Paper flowers bring messages of freedom from Berks Detention Center
A Monument Lab project brings to City Hall 1600 paper flowers made by detained immigrants and their supporters.
This week, a temporary mural will be displayed outside Philadelphia City Hall to commemorate immigrant families held at the Berks Detention Center for almost two years.
Two evenings a week – every Wednesday and Saturday for the past month – a huge animated video has been projected on the north wall of City Hall, by artist Michelle Ortiz, as part of the city-wide Monument Lab project, a public art experiment by Mural Arts.
This week she will add another element: the word “Libertad” spelled out with 10-foot letters comprised of pink paper flowers.
Ortiz had been regularly visiting the mothers held at the Berks Detention Center for six months to collaborate on a mural that would tell their story of the hardship they felt in Central America, and the journey they took to get to the United States.
But the detention center where they were held with their children for over 600 days did not allow visitors to bring in art supplies.
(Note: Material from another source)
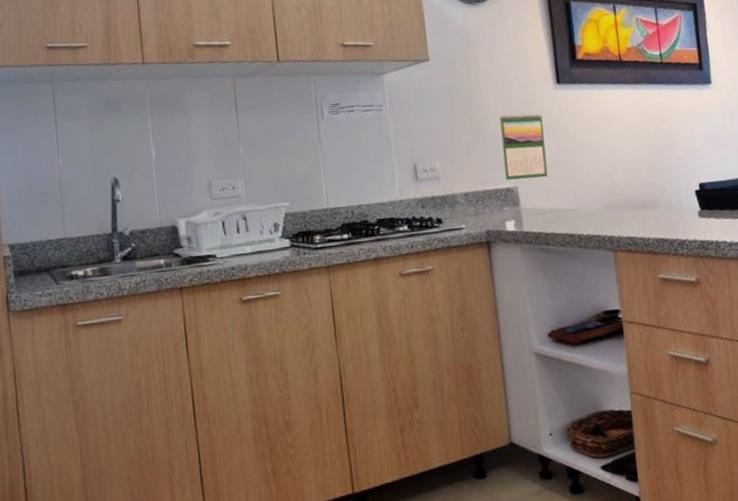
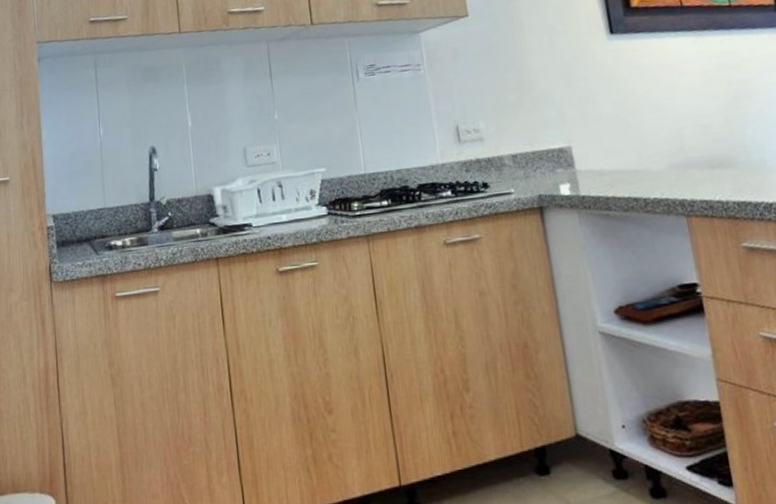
calendar: present [499,113,548,180] -> none [547,67,605,140]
So she came up with an alternate plan: have the women write down their stories on paper, and fold the paper into flowers.
“It was easy for them to do. It’s something I learned from my grandmother that they also have learned from their home countries,” said Ortiz. “It was a way to grab their messages, and although they couldn’t leave the center the flowers could leave the center.”
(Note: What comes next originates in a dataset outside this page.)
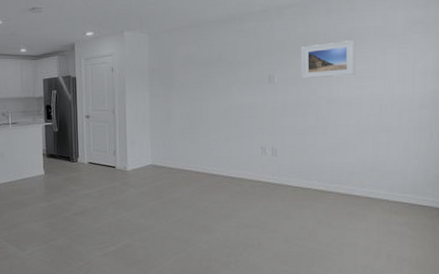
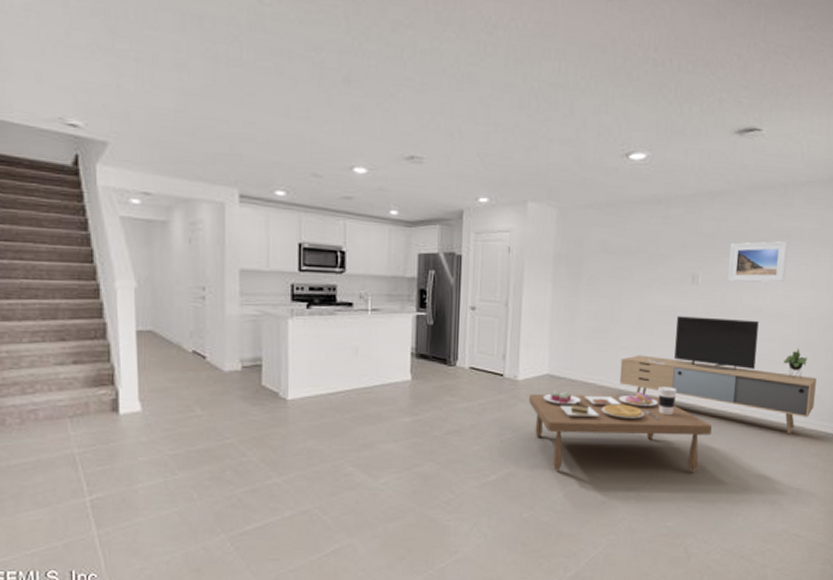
coffee table: none [138,170,299,242] -> present [529,386,712,473]
media console: none [212,109,396,206] -> present [619,316,817,433]

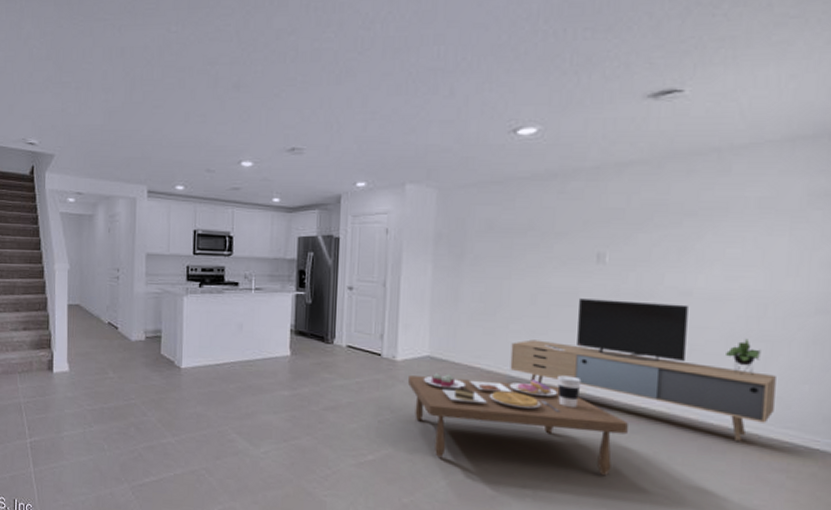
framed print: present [728,241,789,283] -> none [644,214,727,262]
Ortiz’s art doubles as activism. She is using City Hall as a canvas on which to display “Seguimos Caminando (We Keep Walking),” a video mural about the families held at Berks. It is on display Wednesday and Friday evenings.
She works with the Shut Down Berks Coalition, a group of activists and civil rights lawyers lobbying Governor Tom Wolf to forbid mothers with children from being detained indefinitely.
“A vast majority of families at Berks are fleeing from horrific violence, gender-based violence to them and their children,” said David Bennion of the Shut Down Berks Coalition, who says children in particular can be severely traumatized by being detained for long periods.
This week, Ortiz will add 1600 paper flowers made by the detained women and members of the public who came to paper flower workshops at the Barnes Foundation. The pink flowers, each inscribed with a message of freedom, will spell out a 40-foot long word, “Libertad,” on the ground in front of City Hall.
Ortiz spent six months preparing this installation, but at the 11th hour the story changed. In August, families held at Berks Detention Center were release – some deported, some allowed to remain the country under probation.
Once on the outside, Ortiz was able to record them telling their own story. Their voices will be broadcast outside City Hall as part of the installation.
“I wanted them not to be re-traumatized by re-telling their story,” she said. “I asked them to explain, ‘When did you feel the most free? What gives you strength? Honoring the mothers is not to display them as victims, but uplift them and show the strength that they have.”